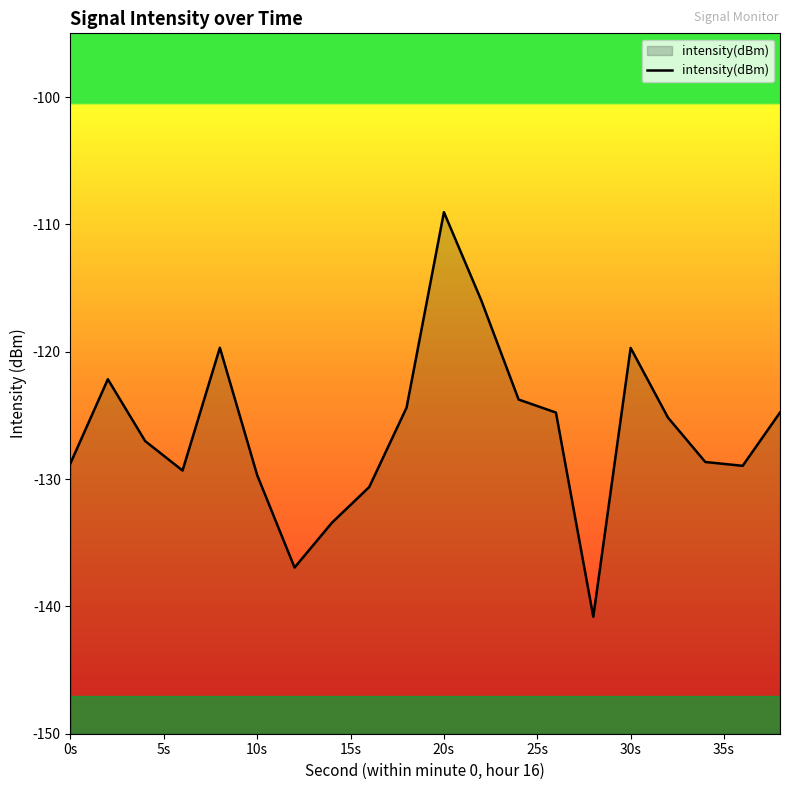

What is the difference between the values at 20s and 30s?

10.7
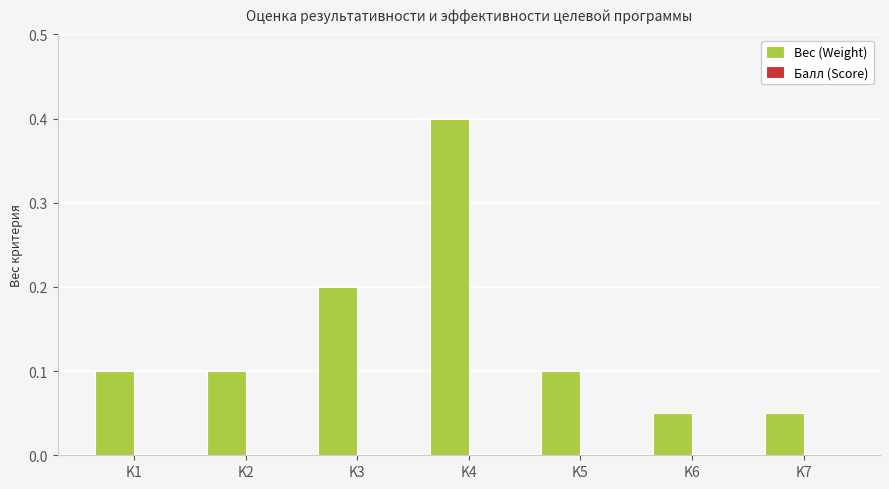

The chart shows a value of 0.0 at K7. True or false?

False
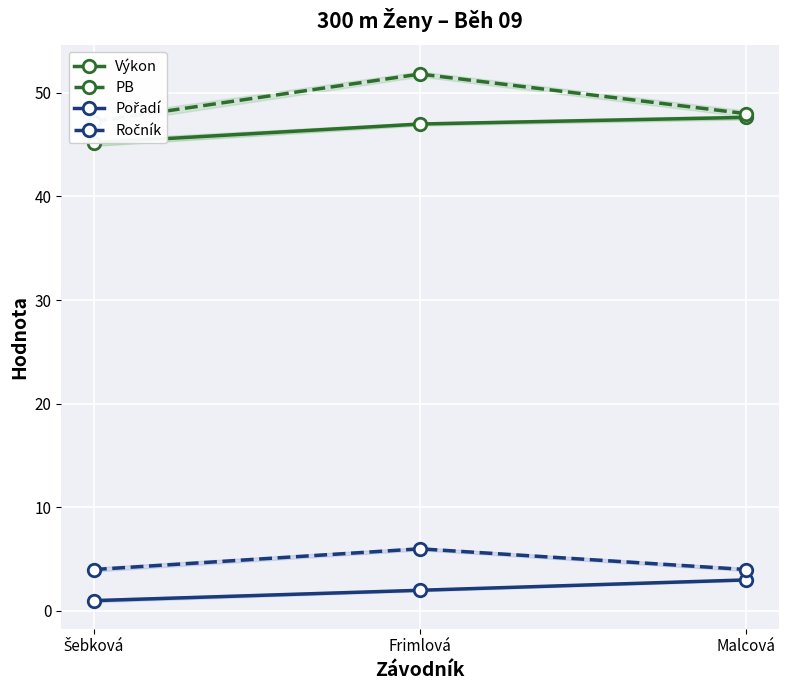

Where is Výkon nearest to the value 46?

Šebková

> [Activity] Copy the listing above line for line, with the pictures left out.

> [Solution]
What is the difference between the values at 20s and 30s?

10.7

The chart shows a value of 0.0 at K7. True or false?

False

Where is Výkon nearest to the value 46?

Šebková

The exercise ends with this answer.